Not only are they viewed negatively by home-state voters, all would lose their home states to Hillary Clinton in the general. Christie trailed her by 23 percent in New Jersey back in May. Walker trailed her by 12 percent in Wisconsin in April. Even in deep red Louisiana, Clinton lead Jindal 44.5 to 42 percent in a recent poll, just as she had throughout most polls in the 2014 election cycle.
Today, with John Kasich the only shitty governor left sort of standing,  Stephanie Grace closes the political books on the field.
Bottom line: When it comes to what governors are selling, voters aren’t buying.

The rise of storm-the-barricades outsider Donald Trump has dominated the discussion, of course, but the flip side is the fall of all these heavily credentialed elected officials.

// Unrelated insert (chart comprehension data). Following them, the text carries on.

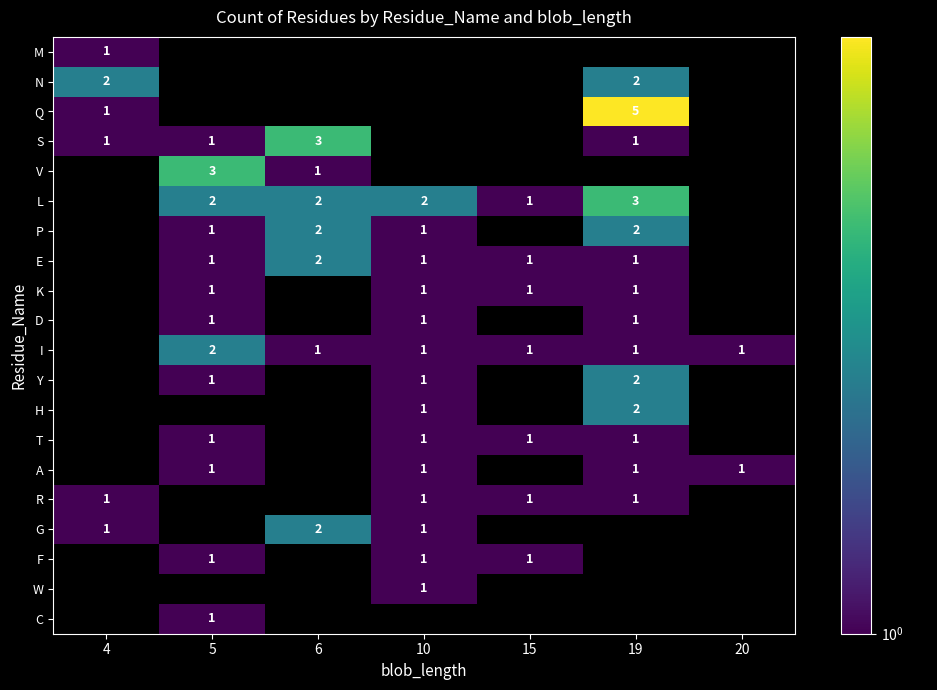

How many categories are shown in the chart?

7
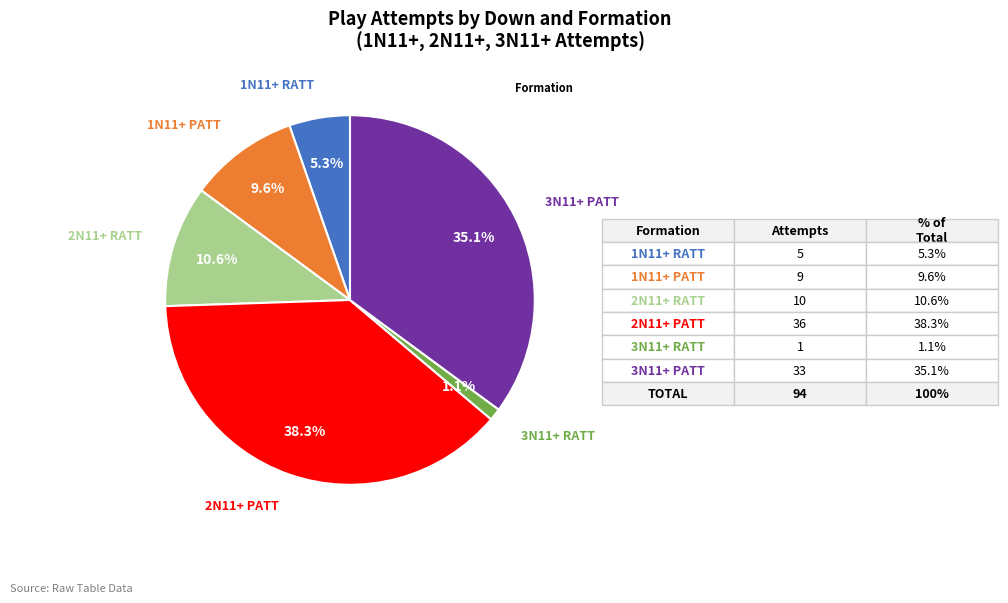

To the nearest percent, what portion does 1N11+ PATT represent?

10%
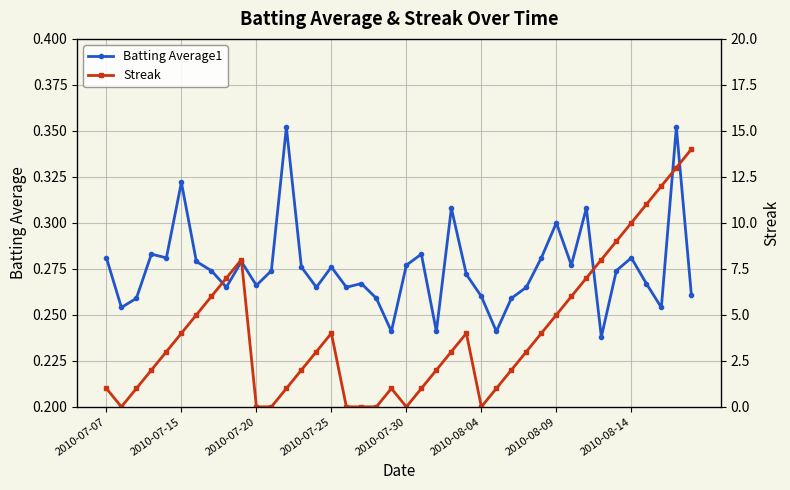

True or false: Batting Average1 has a value of 0.1 at 2010-07-25.

False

Turns out voters aren’t so impressed with governing experience, after all.

Could it be because they’re not so impressed with how some of these folks governed?
But while we may not have the shitty governors to kick around anymore, the states they have so shittily governed are still recovering from being kicked around by them and will be for some time.
What makes Louisiana different is what it was doing before the precipitous decline in oil prices.

“They were building this structural imbalance that was getting bigger and bigger each year,” said Moody’s Investors Service analyst Emily Raimes. “When you put on top of that the very sudden and long decline in oil prices, that’s added to the pressure the state has faced. Oil is not the major driver of their economy or their revenues, but the oil price decline has been the icing on the cake.”

Lawmakers must close a $900 million budget shortfall by June 30 and a more than $2 billion shortfall in the next fiscal year starting July 1. Legislators are currently two weeks into a 25-day special session to resolve the budget gap.

The problems began in the years after the devastation caused by Hurricane Katrina in 2005. The massive amounts of federal, insurance and other aid money that flowed into Louisiana for the rebuilding efforts inflated the state’s tax collections, particularly its sales tax. In response, first-term Gov. Bobby Jindal pushed through tax cuts in 2008 and 2009 when the rest of the country was dealing with massive budget shortfalls due to the national recession.

Eventually, the aid money petered out, and the Great Recession caught up to Louisiana. But Jindal wanted to keep his pledge not to raise taxes and most lawmakers were happy to oblige. The result was a patchwork of budget fixes over the next several years that drew down reserves and other funds to supplement the state’s general fund revenue.
More than merely a "pledge not to raise taxes," Jindal wanted to protect the gifts to cronies and donors he had funded at great state expense to the state since the height of the rebuilding/fracking boom.  As long as the campaign war chest was ready for 2016, it really didn't matter to Jindal if anything was left in the state kitty by the time he was ready to jump ship. 

As it happened, the raft Bobby had built out of our money didn't get him where he wanted to go.  That's sad for him. But it isn't too too sad for him. Bobby landed on a little non-profit island from which he can comfortably send little messages in bottles to major US news publications.

As for us, well, we are less lucky. The Cat 3 storm we were trying to sail around just blew up into a Cat 5.
The remaining shortfall that the Legislature needs to fill by March 9 doubled overnight after a new calculation of tax bills.

What legislators thought was a $67 million gap when they finished work Thursday afternoon became a $147 million deficit last night after the Legislative Fiscal Office decided that a bill advancing state tax payments from retail stores wouldn’t generate $75 million after all by June 30.

“That money disappeared,” state Sen. Eric LaFleur, said Friday morning. LaFleur chairs the Senate Finance Committee, which on Thursday passed its version of the budget bill. “It’s disappointing and frustrating for a lot of people who have made votes with the idea that we were getting closer to the light at the end of the tunnel. Now the light got a bit dimmer.”
The Year of The Shitty Governor is one for the record books.